Moroccan Baked Chicken with Chickpeas and Rice
My Chicken Basque recipe is such a huge hit because, I imagine, everything needed for a meal for four people is cooked in one large cooking pot with no extra vegetables needed. This meant I was under a lot of pressure to produce a recipe that could match it. So, to a flourish of trumpets, here it is.
This recipe is taken from Delia Smith’s Winter Collection and The Delia Collection: Chicken
| 1 x 3½-4 lb (1.5-2 kg) chicken, jointed into 8 pieces (or you could use a pack of 8 drumsticks and thighs)|
| 4 oz (110 g) dried chickpeas|
| 6 oz (175 g) brown basmati rice|
| 1 level teaspoon cumin seeds|
| 1 level tablespoon coriander seeds|
| ½ level teaspoon saffron stamens|
| 2 small thin-skinned lemons|
| 2 large yellow peppers|
| 2 large onions|
| 2 tablespoons olive oil|
| 1 oz (15 g) fresh coriander|
| 3 cloves garlic, chopped|
| 2 fresh chillies, halved, de-seeded and finely chopped|
| 10 fl oz (275 ml) carton good chicken stock|
| 5 fl oz (150 ml) dry white wine|
| 2 oz (50 g) pitted black olives|
| 2 oz (50 g) pitted green olives|
| salt and freshly milled black pepper|
| Pre-heat the oven to gas mark 4, 350°F (180°C).|
|You will also need a wide, shallow flameproof casserole with a domed lid, about 9 inches (23 cm) across the base.

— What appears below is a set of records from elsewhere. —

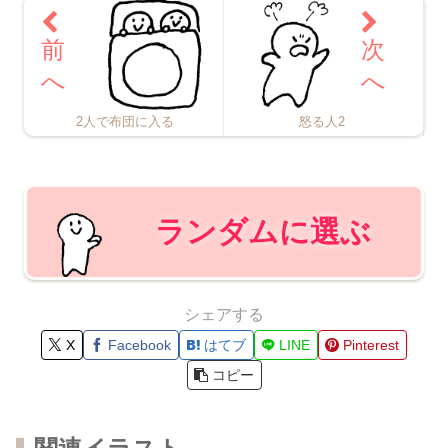
2人で布団に入る
怒る人2
ランダムに選ぶ
シェアする
X
Facebook
はてブ
LINE
Pinterest
コピー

Failing that, use any flameproof casserole of 5 pint (3 litre) capacity.|
There are two ways to deal with chickpeas. The easiest is to pop them into a bowl, cover them with cold water and leave them overnight or for a minimum of 8 hours.
But, if it slips your mind, what you can do is place them in a saucepan, cover them with cold water and bring them up to the boil for 10 minutes. Then turn off the heat and let them soak for 3 hours.
Either way, when you want to start making this recipe, the chickpeas need to be simmered for 20 minutes or until tender.
While they're simmering, place a small frying pan over direct medium heat, add the cumin and coriander seeds and toss them around in a hot pan for about 2-3 minutes or until they start to dance and change colour.
Then remove the seeds to a pestle and mortar and crush them coarsely and transfer them to a plate.
Next, crush the saffron stamens to a powder with the pestle and mortar, then squeeze out the juice of one of the lemons and add it to the saffron, stirring well.
Then prepare the chicken by seasoning the joints with salt and pepper. Slice the peppers in half, remove the seeds and pith and cut each half into 4 large pieces.
The onions should be sliced roughly the same size as the peppers.
Now heat 1 tablespoon of the olive oil in the flameproof casserole and, when it's really hot, brown the chicken pieces on all sides – don't overcrowd the pan; it's best to do it in 2 batches, 4 pieces at a time.
After that, remove the chicken pieces to a plate, then add the second tablespoon of oil and turn the heat to its highest setting.
When the oil is really hot, add the peppers and onions and cook them in the hot oil, moving them around until their edges are slightly blackened – this should take about 5 minutes – then turn the heat down.
Strip the coriander leaves from the stalks, wrap them in a piece of clingfilm and keep them in the fridge.
Then chop the coriander stalks finely and add these to the peppers and onions, along with the garlic, chillies, crushed spices, the chickpeas and rice, then give everything a good stir to distribute all the ingredients.
Season well with salt and pepper, then combine the lemon and saffron mixture with the stock and wine, pour it all in to the casserole and stir well.
Cut the remaining lemon into thin slices and push these well into the liquid.
Now scatter the olives in and, finally, place the pieces of chicken on top of everything.
Cover with a tight-fitting lid and place in the pre-heated oven for 1 hour or until the rice and chickpeas are tender.
Then, just before serving, scatter the coriander leaves on top and serve straight away on warmed serving plates.